India increased testing and containment, which helped, but 239 districts still have more than 10% positivity rate, 145 districts have a positivity rate of 5 to 10%, and 350 districts, nearly half of India, have less than 5% positivity rate, according to him.
"We are moving in the right direction. Testing has been ramped up as well as the containment at the district level has worked. However, it is not a sustainable solution and we have to find a mechanism on how to ease our containment or lockdown and that has to be done very gradually. The opening up revolves on three pillars. The test positivity rate in that particular district has to be less than 5 percent for over a week, at least 70 percent of the vulnerable population should be vaccinated and community ownership for this COVID-19-appropriate behavior as well as care should be taken up by the community in a big way," he said.
According to Paul, the surge was driven by highly transmissible variations and a pool of vulnerable people who were exposed to the virus.
"It went beyond estimates.

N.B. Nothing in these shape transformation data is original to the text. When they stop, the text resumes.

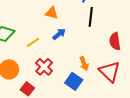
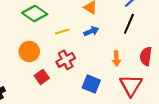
orange arrow: (84, 64) -> (116, 59), moved
blue square: (74, 81) -> (91, 84), turned -30

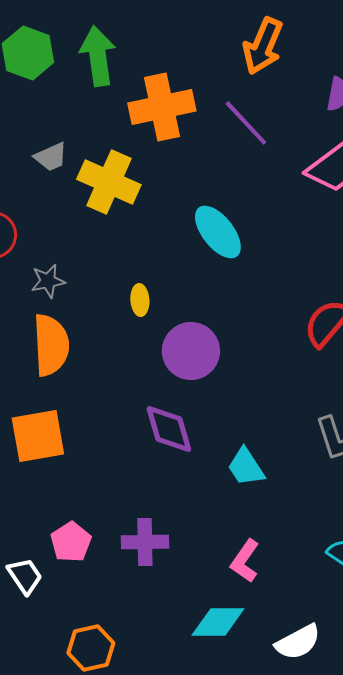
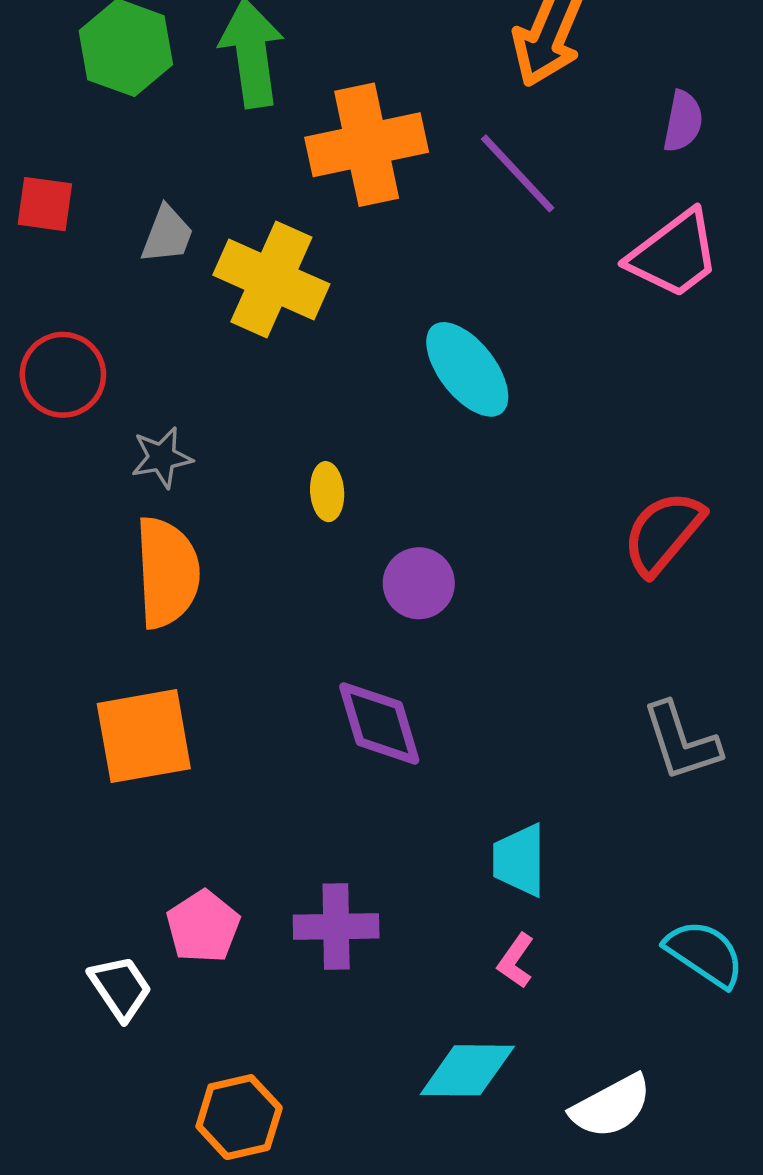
gray trapezoid: (51, 157) -> (167, 235), turned -45
purple circle: (191, 351) -> (419, 583), size x0.7
cyan trapezoid: (246, 467) -> (519, 860), moved, turned 33
pink L-shape: (245, 561) -> (516, 961), size x0.7

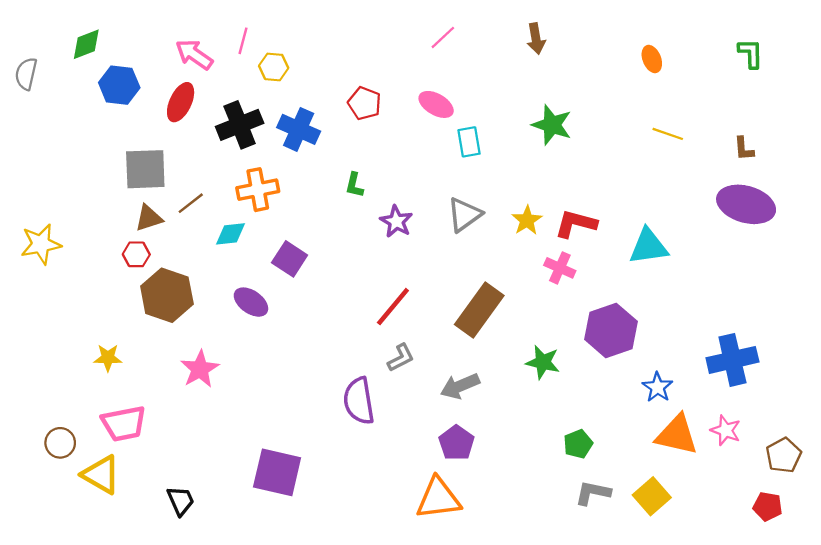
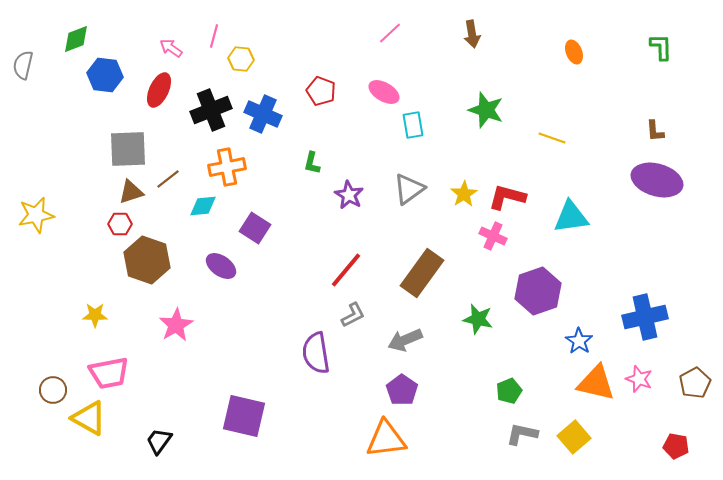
pink arrow: (194, 54) -> (171, 48), size x0.7
yellow line: (668, 134) -> (552, 138), moved
brown pentagon: (784, 455) -> (695, 383), moved
black trapezoid: (181, 501) -> (159, 441), turned -120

It is coming down but change happened because of restriction-based containment was implemented intensively," he said.
Since India recorded a peak on May 7, Agarwal added, daily cases have been steadily decreasing.
COVID-19 cases have dropped about 69 percent since their peak, according to him.
In addition, the number of active cases has been steadily decreasing, and now stands at 18.95 lakh.
Since the peak on May 10, there has been a drop in active cases of more than 18 lakhs (a drop of about 50%).
On Tuesday, the daily positive rate was 6.62 percent, the lowest since April 1.
Paul stated that combining COVID-19 vaccines is against the procedure and that the schedule for the two-dose vaccinations Covishield and Covaxin has not changed.
Regarding COVID-19 in children, Paul noted that, though the coronavirus infection has not yet assumed a significant form among children, its effect might rise if virus behavior or epidemiological dynamics alter, and that plans are in place to cope with any such circumstance.
"We reassure you that the needs of the pediatric population will be arranged and no gaps will be left," he said, adding "we will do an audit of what is required and would be required in the worst-case scenario and be put into action."
According to Paul, children have developed multi-system inflammatory syndrome (MIS-C) after contracting COVID, and a national committee has been created to investigate the infection's pediatric implications. However, he refused to respond to doctors' outrage over yoga guru Ramdev's anti-allopathy remarks.